*** Opening of PROVIDED INFORMATION ***

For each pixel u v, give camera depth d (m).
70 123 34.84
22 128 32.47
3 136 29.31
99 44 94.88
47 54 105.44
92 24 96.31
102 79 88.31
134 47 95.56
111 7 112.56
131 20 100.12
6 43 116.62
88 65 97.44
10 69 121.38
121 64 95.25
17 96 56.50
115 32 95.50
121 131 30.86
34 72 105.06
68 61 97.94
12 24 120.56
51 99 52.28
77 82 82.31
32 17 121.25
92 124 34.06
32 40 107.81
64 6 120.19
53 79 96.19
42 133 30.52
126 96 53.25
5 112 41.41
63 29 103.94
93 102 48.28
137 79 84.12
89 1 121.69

*** Close of PROVIDED INFORMATION ***

■ PROBLEM TO SOLVE ■
Every entry, from top to bottom, should be repeated word for word.

■ ANSWER ■
For each pixel u v, give camera depth d (m).
70 123 34.84
22 128 32.47
3 136 29.31
99 44 94.88
47 54 105.44
92 24 96.31
102 79 88.31
134 47 95.56
111 7 112.56
131 20 100.12
6 43 116.62
88 65 97.44
10 69 121.38
121 64 95.25
17 96 56.50
115 32 95.50
121 131 30.86
34 72 105.06
68 61 97.94
12 24 120.56
51 99 52.28
77 82 82.31
32 17 121.25
92 124 34.06
32 40 107.81
64 6 120.19
53 79 96.19
42 133 30.52
126 96 53.25
5 112 41.41
63 29 103.94
93 102 48.28
137 79 84.12
89 1 121.69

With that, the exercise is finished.